Petitioners next assert that M.C.L. § 791.233(1)(c); M.S.A. § 28.2303(1)(c) and M.C.L. § 791.233b; M.S.A. § 28.2303(3) violate constitutional protections against double jeopardy by imposing multiple punishments for the same crime. However, in the multiple punishment context, the Double Jeopardy Clauses of the federal and Michigan Constitutions simply prohibit a court from imposing a punishment in excess of that intended by the Legislature. It does not preclude cumulative punishments authorized by the Legislature. People v. Price, 214 Mich.App. 538, 541-542, 543 N.W.2d 49 (1995). Thus, even if the restrictions on parole eligibility imposed by the challenged statutes are viewed as "punishment," those restrictions do not constitute double jeopardy.

C

We also reject petitioners' argument that M.C.L. § 791.233b; M.S.A. § 28.2303(3) and M.C.L. § 791.233(1)(c); M.S.A. § 28.2303(1)(c) violate equal protection or due process by denying prisoners convicted of certain offenses sentencing credit provided to prisoners generally. This Court has previously held that M.C.L. § 791.233b; M.S.A. § 28.2303(3) "is not unconstitutional as a denial of due process and equal protection of the laws in violation of the federal and state constitutions." People v. Burks, 128 Mich. App. 255, 257, 339 N.W.2d 734 (1983). M.C.L. § 791.233(1)(c); M.S.A. § 28.2303(1)(c) merely restates the substantive content of M.C.L. § 791.233b; M.S.A. § 28.2303(3), i.e., that parole shall not be granted to a prisoner sentenced for a crime listed in M.C.L. § 791.233b; M.S.A. § 28.2303(3) before the expiration of the minimum sentence imposed less an allowance for disciplinary credits. Accordingly, under Burks, M.C.L. § 791.233(1)(c); M.S.A. § 28.2303(1)(c) also does not violate the right to due process or equal protection.
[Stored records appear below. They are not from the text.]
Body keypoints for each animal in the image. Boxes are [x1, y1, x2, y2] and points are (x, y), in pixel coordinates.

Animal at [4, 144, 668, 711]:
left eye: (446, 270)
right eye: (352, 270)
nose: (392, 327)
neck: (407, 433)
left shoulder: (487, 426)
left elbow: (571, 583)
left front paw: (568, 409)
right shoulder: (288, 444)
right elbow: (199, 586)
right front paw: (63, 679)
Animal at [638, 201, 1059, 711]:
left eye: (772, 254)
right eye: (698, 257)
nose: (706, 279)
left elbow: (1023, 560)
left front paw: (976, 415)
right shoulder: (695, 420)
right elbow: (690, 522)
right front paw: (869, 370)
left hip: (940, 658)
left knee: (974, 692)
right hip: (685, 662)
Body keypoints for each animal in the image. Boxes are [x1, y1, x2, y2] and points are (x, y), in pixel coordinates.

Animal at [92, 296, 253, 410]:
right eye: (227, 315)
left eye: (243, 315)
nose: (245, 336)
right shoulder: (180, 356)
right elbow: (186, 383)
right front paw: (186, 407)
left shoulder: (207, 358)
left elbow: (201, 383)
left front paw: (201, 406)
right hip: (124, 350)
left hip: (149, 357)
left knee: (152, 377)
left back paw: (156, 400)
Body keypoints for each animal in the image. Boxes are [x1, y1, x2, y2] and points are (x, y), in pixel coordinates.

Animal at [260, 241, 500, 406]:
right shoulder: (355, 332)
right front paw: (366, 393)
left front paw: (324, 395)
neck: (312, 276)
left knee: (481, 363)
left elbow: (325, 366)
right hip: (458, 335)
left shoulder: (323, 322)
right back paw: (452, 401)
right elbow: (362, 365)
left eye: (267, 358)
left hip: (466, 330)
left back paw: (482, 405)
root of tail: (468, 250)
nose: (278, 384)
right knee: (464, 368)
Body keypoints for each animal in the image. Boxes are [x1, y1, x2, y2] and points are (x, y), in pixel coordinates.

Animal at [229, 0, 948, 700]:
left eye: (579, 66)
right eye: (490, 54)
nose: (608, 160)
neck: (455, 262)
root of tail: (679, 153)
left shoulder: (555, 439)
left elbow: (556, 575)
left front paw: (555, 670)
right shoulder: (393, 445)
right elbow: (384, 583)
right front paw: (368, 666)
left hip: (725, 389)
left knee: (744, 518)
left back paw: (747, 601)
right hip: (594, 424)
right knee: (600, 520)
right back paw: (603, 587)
Because the Court's opinion in Burks does not set forth the reasoning behind its holding, we do so here. Legislative schemes distinguishing various categories of prisoners for parole eligibility purposes "require only some rational basis to sustain them." McGinnis v. Royster, 410 U.S. 263, 270, 93 S. Ct. 1055, 35 L. Ed. 2d 282 (1973). The numerous crimes listed in M.C.L. § 791.233b; M.S.A. § 28.2303(3) include many of the most serious offenses under state law. It is facially reasonable to regard those convicted of very serious crimes as generally posing a greater threat to society than other prisoners and, accordingly, to impose greater restrictions on their parole eligibility. Thus, we conclude that the statutes do not violate petitioners' due process and equal protection rights.

II

Finally, petitioners claim that the circuit court relied on inapplicable case law, an excerpt from People v. Fleming, 428 Mich. 408, 425, 410 N.W.2d 266 (1987), in which our Supreme Court indicated that the prosecution in a criminal case could not reasonably assert that the Legislature acted unconstitutionally by providing for good-time reductions to criminal sentences. We agree that the circuit court's reasoning is flawed because this case is inapposite to the issues petitioners raised. The circuit court also cited the inapposite cases of People v. Rushlow, 437 Mich. 149, 468 N.W.2d 487 (1991), and People v. Weaver (After Remand), 192 Mich.App. 231, 480 N.W.2d 607 (1991), which concerned the extent to which a sentencing *141 court may consider the effect of possible disciplinary credits in imposing sentence. However, this Court does not reverse a lower court's decision where it reached the right result for a wrong reason. See, e.g., Griffey v. Prestige Stamping, Inc, 189 Mich.App. 665, 669, 473 N.W.2d 790 (1991). Because the challenged statutes are not unconstitutional on the grounds asserted by petitioners, the circuit court reached the right result.

Affirmed.

NOTES

[*] Circuit judge, sitting on the Court of Appeals by assignment.